Le parcours de Sophie

En 2015, Sophie, installée à Toulouse, prend un rendez-vous chez l’ophtalmologue pour changer sa paire de lunettes. La médecin lui indique que sa vue a beaucoup baissée et qu’elle aimerait lui faire un fond d’œil. À la suite de cet examen, on l’informe qu’il y a quelque chose d’étrange, qu’il faudrait se faire suivre et elle se voit remettre une prescription pour de nouvelles lunettes. Sophie, pas plus inquiète que cela, laisse traîner.

Par la suite, elle déménage à Montpellier avec son compagnon. Arrivée sur place, elle décide de prendre un autre rendez-vous avec une spécialiste des yeux. C’est là qu’on lui annoncera brutalement le verdict. Elle est atteinte de la maladie de Stargadt. Sa rétine a la même forme que celle d’un chat. L’ophtalmologue consultée lui indique qu’elle deviendra aveugle d’ici quelques mois et il lui est fortement conseillé de monter un dossier MDPH pour obtenir des aides. La docteure ajoute qu’elle doit abandonner son métier d’aide-soignante, qu’avec sa maladie il lui est impossible d’exercer. Sophie sent qu’elle va faire un malaise. Elle qui venait pour un contrôle de routine, se pensait myope et voilà qu’elle repart de là avec un handicap qui lui était jusqu’ici inconnu.

Paniquée et déboussolée, Sophie appelle sa maman pour lui raconter. Sa mère, tout aussi choquée, ne veut pas y croire. Elle prend donc un rendez-vous à l’hôpital Necker pour sa fille.  

Sophie fera une batterie d’examens à Paris. Elle essayera des lunettes qui lui permettront de voir comme une personne sans handicap peut voir. Pour elle, c’est un choc car sa vue est complètement différente et elle se rend compte qu’elle ne voit pas comme les autres. Le médecin ne saura pas vraiment quoi lui dire. C’est une maladie génétique et il n’est pas en capacité de lui affirmer si elle deviendra aveugle ou non. Il lui donne des conseils par rapport à sa vue et lui propose de revenir faire des tests d’ici cinq ans, mais il ne peut faire plus car il n’existe pas d’opération.

À cette époque, Sophie tombe en dépression et sa relation avec son compagnon est au plus mal. Elle choisit donc de le quitter et de retourner vivre à Toulouse. Elle poursuit son chemin et décide de faire de son handicap une force. Elle prend alors conscience qu’elle a développé des compétences. Elle possède une meilleure mémoire. Il lui faut retenir vite car elle ne peut plus se permettre de relire.
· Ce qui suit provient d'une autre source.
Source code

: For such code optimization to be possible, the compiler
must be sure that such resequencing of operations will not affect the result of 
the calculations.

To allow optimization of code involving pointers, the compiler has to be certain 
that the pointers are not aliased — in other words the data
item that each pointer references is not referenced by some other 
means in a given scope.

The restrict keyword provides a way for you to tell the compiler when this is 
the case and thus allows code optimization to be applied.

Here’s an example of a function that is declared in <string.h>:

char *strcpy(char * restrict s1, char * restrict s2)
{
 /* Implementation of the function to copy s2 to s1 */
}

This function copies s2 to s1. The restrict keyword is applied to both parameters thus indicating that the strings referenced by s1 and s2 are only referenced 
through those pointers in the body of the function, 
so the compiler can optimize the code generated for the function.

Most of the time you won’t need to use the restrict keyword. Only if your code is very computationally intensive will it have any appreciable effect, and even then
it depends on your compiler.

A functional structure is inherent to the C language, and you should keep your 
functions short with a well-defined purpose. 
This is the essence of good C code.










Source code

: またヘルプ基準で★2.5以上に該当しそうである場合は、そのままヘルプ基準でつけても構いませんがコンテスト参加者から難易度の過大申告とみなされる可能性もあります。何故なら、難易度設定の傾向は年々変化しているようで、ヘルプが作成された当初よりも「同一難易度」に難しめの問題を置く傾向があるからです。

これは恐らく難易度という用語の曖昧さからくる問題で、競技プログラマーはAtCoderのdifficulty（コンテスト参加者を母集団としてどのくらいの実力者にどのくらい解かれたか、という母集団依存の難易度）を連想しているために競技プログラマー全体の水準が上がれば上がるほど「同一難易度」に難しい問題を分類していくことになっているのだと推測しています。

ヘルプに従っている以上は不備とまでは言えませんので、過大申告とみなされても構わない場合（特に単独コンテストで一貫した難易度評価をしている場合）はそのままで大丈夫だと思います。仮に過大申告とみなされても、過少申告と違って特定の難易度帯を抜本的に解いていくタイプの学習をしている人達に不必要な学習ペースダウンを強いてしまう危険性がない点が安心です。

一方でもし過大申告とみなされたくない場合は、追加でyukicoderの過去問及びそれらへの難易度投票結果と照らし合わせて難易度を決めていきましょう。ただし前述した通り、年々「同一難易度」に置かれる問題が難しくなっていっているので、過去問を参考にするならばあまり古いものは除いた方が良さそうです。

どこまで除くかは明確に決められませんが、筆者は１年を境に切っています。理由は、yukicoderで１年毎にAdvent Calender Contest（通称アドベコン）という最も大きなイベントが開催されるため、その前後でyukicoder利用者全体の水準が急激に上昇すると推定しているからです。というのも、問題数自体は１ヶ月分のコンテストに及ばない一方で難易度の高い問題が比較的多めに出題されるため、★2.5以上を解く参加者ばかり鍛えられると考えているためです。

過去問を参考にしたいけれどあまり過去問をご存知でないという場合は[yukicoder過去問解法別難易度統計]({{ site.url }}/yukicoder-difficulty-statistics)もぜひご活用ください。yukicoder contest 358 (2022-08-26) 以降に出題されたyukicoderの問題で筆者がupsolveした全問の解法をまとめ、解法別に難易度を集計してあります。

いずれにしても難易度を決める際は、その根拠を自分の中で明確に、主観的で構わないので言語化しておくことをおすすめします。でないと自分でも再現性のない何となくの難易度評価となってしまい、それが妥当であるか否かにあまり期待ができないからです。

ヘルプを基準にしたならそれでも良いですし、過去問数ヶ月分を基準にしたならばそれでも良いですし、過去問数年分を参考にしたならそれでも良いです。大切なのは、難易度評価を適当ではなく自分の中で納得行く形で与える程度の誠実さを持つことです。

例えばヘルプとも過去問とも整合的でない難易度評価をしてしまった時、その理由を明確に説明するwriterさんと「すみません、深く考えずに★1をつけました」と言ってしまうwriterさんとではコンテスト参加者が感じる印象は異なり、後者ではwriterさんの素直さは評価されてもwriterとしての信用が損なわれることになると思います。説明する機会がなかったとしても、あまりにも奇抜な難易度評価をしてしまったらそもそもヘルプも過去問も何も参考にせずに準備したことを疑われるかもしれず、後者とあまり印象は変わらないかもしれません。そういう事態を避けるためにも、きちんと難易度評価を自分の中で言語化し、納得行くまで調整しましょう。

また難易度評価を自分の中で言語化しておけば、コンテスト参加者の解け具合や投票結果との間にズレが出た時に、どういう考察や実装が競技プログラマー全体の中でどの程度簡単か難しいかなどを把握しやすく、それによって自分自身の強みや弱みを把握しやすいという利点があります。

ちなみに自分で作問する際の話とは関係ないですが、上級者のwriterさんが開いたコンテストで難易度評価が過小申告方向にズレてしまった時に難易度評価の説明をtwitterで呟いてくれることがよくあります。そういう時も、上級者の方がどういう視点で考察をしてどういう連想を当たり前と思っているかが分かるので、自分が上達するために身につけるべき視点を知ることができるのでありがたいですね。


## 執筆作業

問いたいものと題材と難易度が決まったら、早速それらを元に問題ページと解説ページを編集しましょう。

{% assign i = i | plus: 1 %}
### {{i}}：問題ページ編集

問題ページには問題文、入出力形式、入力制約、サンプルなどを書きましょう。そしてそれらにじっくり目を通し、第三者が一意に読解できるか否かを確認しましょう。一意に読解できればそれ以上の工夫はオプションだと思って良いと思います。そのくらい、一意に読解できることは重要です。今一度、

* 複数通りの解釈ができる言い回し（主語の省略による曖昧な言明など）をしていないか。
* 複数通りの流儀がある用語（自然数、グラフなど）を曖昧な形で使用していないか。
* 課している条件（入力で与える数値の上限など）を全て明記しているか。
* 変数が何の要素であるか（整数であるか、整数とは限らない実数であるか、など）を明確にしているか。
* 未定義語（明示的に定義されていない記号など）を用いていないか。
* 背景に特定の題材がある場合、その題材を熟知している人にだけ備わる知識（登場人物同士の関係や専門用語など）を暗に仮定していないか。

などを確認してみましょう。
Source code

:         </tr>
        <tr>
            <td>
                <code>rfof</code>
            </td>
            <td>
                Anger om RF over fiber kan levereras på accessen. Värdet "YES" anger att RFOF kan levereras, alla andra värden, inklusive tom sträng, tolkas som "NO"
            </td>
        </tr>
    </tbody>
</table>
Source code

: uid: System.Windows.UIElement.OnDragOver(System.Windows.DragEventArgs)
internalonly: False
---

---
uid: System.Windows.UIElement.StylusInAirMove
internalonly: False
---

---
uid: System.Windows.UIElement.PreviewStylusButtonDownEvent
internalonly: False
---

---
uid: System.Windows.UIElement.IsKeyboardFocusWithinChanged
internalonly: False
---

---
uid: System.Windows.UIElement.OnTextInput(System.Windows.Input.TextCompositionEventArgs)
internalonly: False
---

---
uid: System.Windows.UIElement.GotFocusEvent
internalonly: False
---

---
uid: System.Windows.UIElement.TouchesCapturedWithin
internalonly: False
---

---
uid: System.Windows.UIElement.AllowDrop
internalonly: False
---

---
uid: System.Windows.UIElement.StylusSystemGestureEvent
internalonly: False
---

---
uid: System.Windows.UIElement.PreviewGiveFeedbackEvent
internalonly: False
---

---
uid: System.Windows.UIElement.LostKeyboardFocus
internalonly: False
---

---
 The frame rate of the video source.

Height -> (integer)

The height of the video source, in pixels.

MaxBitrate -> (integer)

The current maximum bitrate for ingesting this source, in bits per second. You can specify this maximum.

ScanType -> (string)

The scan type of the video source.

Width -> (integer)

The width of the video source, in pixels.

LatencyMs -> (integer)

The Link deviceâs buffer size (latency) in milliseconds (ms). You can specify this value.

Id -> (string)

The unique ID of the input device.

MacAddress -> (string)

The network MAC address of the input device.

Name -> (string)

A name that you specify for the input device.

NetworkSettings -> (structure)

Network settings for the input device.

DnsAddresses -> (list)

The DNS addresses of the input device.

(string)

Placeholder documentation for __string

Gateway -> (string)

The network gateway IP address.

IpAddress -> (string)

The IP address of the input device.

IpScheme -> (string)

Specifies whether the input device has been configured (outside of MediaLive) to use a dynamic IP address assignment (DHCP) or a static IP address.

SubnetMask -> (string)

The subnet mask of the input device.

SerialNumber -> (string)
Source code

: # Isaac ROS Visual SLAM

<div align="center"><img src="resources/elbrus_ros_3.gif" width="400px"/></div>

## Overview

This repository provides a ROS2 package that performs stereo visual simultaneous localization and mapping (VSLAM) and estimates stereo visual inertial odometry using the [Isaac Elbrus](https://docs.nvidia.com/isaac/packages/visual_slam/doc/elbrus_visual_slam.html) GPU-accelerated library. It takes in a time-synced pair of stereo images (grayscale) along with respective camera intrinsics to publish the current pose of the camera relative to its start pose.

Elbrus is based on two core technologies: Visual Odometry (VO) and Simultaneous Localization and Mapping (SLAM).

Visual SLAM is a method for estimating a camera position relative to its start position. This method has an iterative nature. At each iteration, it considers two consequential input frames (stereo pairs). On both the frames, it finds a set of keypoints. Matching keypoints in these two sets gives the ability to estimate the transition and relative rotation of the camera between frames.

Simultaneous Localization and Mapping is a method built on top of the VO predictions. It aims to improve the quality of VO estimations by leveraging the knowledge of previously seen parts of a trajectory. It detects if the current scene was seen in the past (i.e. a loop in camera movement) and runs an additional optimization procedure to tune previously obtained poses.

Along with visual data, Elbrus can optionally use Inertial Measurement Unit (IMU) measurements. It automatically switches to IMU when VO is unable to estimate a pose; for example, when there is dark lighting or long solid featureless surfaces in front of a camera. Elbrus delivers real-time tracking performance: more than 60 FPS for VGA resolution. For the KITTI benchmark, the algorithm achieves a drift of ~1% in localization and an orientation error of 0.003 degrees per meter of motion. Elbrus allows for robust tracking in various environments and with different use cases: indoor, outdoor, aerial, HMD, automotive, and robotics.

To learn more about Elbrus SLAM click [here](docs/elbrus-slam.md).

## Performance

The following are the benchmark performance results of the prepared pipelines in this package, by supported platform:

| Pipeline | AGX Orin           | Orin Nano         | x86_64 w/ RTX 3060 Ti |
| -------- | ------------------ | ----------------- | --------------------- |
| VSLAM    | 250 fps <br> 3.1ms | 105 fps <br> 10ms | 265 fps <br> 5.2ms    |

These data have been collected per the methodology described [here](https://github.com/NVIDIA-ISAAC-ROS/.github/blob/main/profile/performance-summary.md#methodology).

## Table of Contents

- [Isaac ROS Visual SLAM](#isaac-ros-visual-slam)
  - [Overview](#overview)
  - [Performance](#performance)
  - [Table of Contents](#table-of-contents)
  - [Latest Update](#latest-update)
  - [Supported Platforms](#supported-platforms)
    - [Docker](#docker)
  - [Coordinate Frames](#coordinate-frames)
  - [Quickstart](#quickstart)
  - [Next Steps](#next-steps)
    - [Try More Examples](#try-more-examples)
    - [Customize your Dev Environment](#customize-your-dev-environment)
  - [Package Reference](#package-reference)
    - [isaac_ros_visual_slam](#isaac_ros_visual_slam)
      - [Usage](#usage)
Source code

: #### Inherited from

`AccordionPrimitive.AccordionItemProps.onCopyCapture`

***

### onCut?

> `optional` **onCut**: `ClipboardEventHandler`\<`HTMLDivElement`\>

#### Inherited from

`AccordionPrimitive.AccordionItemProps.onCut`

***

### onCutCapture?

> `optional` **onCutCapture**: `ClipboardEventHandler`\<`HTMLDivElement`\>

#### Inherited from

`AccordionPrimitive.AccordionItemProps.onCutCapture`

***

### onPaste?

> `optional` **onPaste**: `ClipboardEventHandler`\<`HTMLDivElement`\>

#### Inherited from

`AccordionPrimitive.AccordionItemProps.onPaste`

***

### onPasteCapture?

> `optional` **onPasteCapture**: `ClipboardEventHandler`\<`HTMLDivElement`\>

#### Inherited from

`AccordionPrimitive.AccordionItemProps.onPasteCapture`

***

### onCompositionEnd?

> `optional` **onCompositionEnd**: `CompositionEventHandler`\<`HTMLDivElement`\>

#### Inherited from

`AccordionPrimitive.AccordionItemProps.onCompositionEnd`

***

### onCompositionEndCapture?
Sophie se met de nouveau en couple avec un homme qui la soutient. Elle choisit d’assumer sa maladie. Elle quitte la fonction publique hospitalière, en se mettant en mise à disposition et elle contacte la fondation de Stargadt.

Elle demande par la suite une reconnaissance de travailleur handicapé et se fait aider par le CAP emploi et pôle emploi pour réaliser son rêve : monter son entreprise.

Ironie du sort se dit-elle car elle débute sa carrière professionnelle à la cellule « aide handicap » au Ministère de l’Education Nationale, puis elle occupe un second poste au sein de la MDPH de Paris où elle aidait les gens à constituer leur dossier.

Sophie répond à ceux qui lui disent de stopper ses activités, qu’elle n’arrêtera pas sa vie parce que les autres l’ont décidé. Les outils technologiques qui se déploient de plus en plus l’aide dans son quotidien. Pour lire des informations importantes, elle utilise son téléphone portable, prend une photo et la grossit. Elle fait beaucoup de choses dans son quartier car elle y a tous ses repères. Quand certains lui demandent si elle n’en a pas marre de rester toujours au même endroit, Sophie ne manque jamais de répartie : « Pour casser la routine, il faut déjà en avoir une ».

Sophie aujourd’hui a repris ses études qui lui permettront d’acquérir davantage de compétences pour l’entreprise qu’elle souhaite créer.

Avec tout ce chemin parcouru, Sophie le reconnaît il faut être fort mentalement. Les gens ne la croient pas toujours sur son handicap ou bien ils oublient car elle n’est pas du genre à se plaindre. Toutefois, cette expérience difficile l’a faite grandir d’un coup. Elle ne laisse plus faire, répond à ceux qui osent manquer d’humilité et grâce à cela, son échelle de valeurs a changé du tout au tout.

Merci à Sophie pour son poignant témoignage.